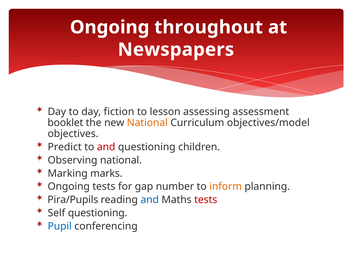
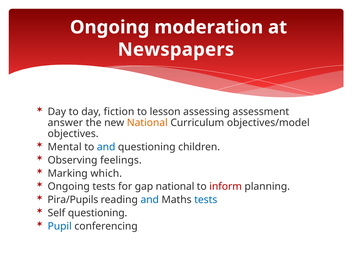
throughout: throughout -> moderation
booklet: booklet -> answer
Predict: Predict -> Mental
and at (106, 147) colour: red -> blue
Observing national: national -> feelings
marks: marks -> which
gap number: number -> national
inform colour: orange -> red
tests at (206, 200) colour: red -> blue
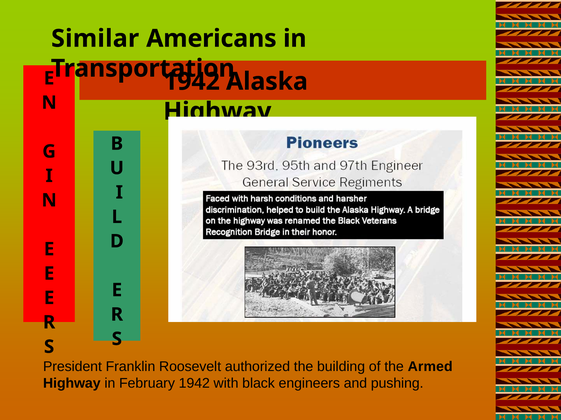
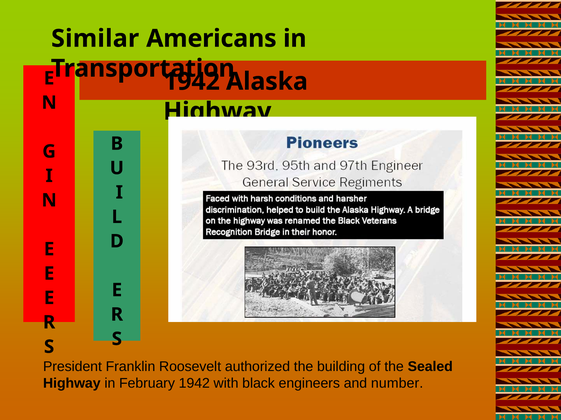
Armed: Armed -> Sealed
pushing: pushing -> number
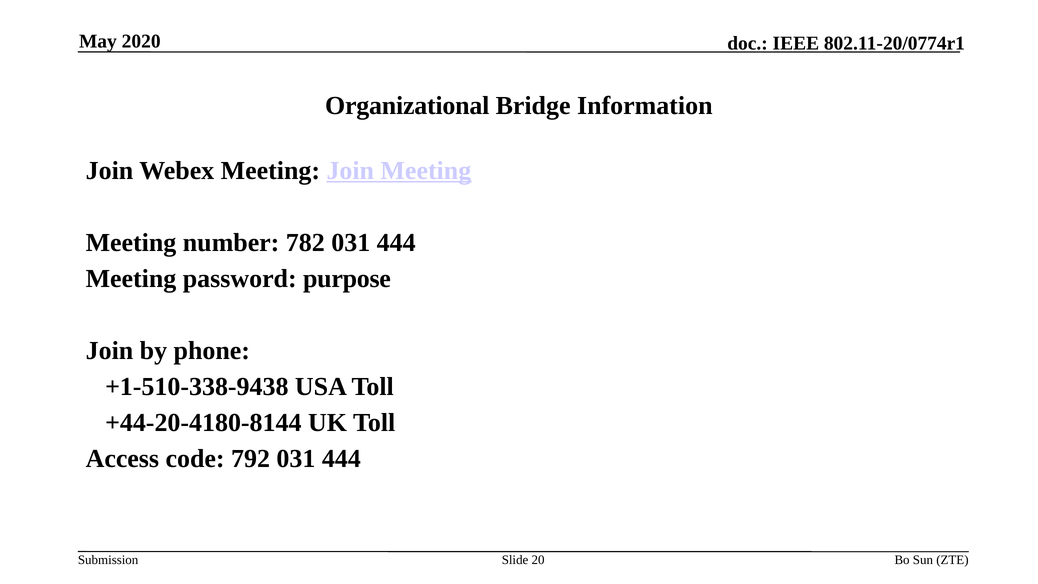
---*---
Request
Can you render every line in the rows above as a Markdown table with the columns No and Change, numbering each line in order? Leave out blank lines and the pictures.

The response
| No | Change |
|---|---|
| 1 | throughout: throughout -> moderation |
| 2 | booklet: booklet -> answer |
| 3 | Predict: Predict -> Mental |
| 4 | and at (106, 147) colour: red -> blue |
| 5 | Observing national: national -> feelings |
| 6 | marks: marks -> which |
| 7 | gap number: number -> national |
| 8 | inform colour: orange -> red |
| 9 | tests at (206, 200) colour: red -> blue |
| 10 | Armed: Armed -> Sealed |
| 11 | pushing: pushing -> number |